> Listed entries:
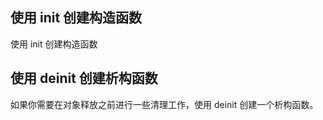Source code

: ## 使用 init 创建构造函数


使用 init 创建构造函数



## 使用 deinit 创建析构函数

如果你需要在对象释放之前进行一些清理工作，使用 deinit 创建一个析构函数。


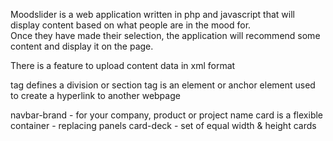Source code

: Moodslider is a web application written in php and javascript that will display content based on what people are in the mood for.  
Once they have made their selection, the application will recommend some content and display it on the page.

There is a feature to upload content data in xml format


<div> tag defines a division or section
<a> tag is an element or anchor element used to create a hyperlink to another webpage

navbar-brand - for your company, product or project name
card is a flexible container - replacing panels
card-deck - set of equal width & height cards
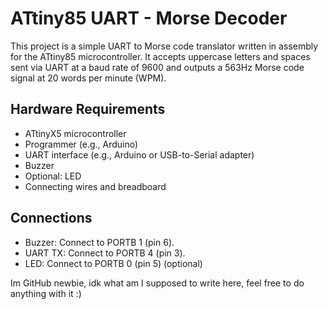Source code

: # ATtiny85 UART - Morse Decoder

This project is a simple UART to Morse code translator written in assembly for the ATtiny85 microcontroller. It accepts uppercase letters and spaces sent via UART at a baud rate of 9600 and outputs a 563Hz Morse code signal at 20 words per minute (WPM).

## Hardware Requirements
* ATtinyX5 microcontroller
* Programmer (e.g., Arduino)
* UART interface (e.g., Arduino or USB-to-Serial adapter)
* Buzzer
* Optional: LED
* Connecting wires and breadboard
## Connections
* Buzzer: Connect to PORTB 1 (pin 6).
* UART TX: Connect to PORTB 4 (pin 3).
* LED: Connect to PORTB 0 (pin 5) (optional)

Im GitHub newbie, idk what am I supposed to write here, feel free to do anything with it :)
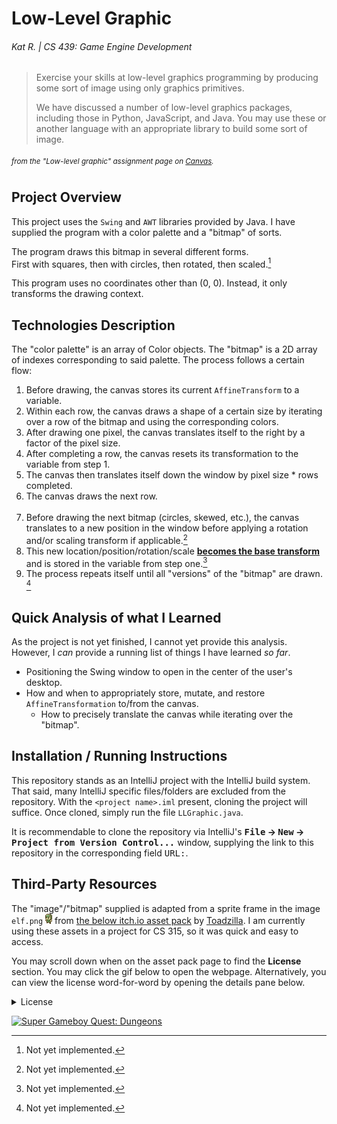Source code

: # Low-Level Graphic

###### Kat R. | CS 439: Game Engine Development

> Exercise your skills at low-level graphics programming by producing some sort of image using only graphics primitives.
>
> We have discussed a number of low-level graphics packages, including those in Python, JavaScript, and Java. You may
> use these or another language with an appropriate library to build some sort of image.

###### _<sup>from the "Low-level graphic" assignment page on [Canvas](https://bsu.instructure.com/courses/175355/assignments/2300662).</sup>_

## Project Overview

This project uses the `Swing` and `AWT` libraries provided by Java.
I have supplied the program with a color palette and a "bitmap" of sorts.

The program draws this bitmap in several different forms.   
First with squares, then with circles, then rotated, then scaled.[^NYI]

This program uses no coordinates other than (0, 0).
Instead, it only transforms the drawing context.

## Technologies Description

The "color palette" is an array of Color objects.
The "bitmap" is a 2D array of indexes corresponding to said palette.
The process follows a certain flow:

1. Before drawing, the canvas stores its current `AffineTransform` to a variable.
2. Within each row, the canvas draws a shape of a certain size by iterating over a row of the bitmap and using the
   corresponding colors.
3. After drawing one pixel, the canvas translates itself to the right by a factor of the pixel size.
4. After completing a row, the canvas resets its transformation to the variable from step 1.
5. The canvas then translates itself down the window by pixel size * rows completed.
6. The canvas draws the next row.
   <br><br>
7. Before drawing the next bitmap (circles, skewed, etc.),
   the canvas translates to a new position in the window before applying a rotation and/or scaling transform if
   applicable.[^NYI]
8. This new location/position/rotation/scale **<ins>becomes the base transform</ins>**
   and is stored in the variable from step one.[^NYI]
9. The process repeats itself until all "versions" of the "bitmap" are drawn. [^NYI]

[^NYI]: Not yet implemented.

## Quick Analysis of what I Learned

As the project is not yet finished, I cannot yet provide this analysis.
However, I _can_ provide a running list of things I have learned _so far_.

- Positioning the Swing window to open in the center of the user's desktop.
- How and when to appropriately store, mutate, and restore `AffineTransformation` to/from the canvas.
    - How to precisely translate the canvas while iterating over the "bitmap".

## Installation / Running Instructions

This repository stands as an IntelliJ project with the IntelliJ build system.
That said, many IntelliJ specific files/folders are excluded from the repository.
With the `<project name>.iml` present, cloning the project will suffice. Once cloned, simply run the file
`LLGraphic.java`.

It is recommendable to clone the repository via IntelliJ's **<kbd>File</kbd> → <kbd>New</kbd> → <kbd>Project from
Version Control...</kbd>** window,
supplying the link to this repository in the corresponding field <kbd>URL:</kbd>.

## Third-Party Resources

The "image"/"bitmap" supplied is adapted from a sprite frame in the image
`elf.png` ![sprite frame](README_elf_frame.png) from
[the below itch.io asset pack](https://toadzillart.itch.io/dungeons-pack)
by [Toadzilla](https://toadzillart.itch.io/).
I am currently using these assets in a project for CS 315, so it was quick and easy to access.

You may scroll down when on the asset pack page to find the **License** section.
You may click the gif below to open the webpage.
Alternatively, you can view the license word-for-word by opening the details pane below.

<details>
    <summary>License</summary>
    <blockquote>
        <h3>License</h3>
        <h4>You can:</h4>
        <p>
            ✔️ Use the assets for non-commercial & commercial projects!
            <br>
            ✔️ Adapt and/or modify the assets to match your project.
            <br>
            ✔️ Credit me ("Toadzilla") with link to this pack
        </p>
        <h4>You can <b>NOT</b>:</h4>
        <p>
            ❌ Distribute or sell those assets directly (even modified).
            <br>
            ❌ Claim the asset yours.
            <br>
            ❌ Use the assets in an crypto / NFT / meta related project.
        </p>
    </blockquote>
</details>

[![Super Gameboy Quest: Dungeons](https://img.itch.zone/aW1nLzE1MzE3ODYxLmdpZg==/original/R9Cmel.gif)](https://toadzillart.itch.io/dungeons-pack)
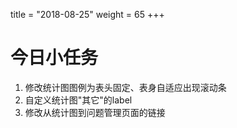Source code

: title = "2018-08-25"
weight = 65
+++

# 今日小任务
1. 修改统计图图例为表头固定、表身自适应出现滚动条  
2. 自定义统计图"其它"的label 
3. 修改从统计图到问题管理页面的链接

> Task details:
Pull out every line in the records above that contains the word "when", and copy each one in full.

> Task output:
- How and when to appropriately store, mutate, and restore `AffineTransformation` to/from the canvas.
You may scroll down when on the asset pack page to find the **License** section.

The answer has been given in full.